*What the task requires:* Render every line of the data exactly as written, and leave out the pictures.

*Data below:*
○ ○ ○

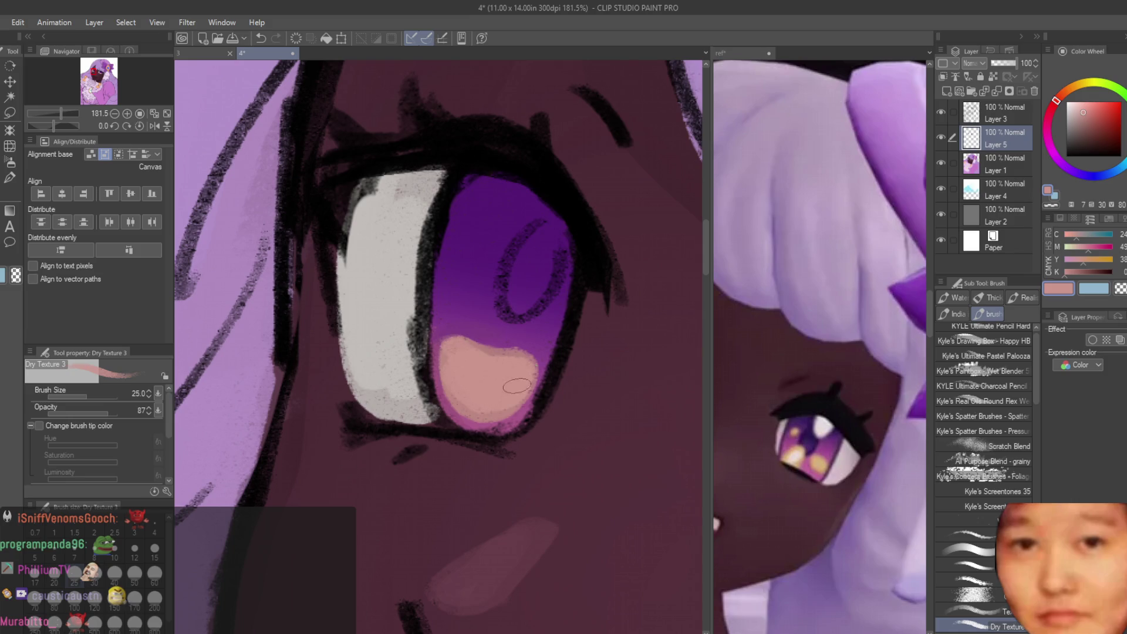
{"action": "scroll", "coordinate": [516, 385], "scroll_direction": "down", "scroll_amount": 4}
{"action": "scroll", "coordinate": [411, 373], "scroll_direction": "up", "scroll_amount": 3}
{"action": "scroll", "coordinate": [411, 373], "scroll_direction": "down", "scroll_amount": 3}
{"action": "scroll", "coordinate": [558, 411], "scroll_direction": "up", "scroll_amount": 2}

○ ○ ○

*Result of this task:*
{"action": "scroll", "coordinate": [516, 385], "scroll_direction": "down", "scroll_amount": 4}
{"action": "scroll", "coordinate": [411, 373], "scroll_direction": "up", "scroll_amount": 3}
{"action": "scroll", "coordinate": [411, 373], "scroll_direction": "down", "scroll_amount": 3}
{"action": "scroll", "coordinate": [558, 411], "scroll_direction": "up", "scroll_amount": 2}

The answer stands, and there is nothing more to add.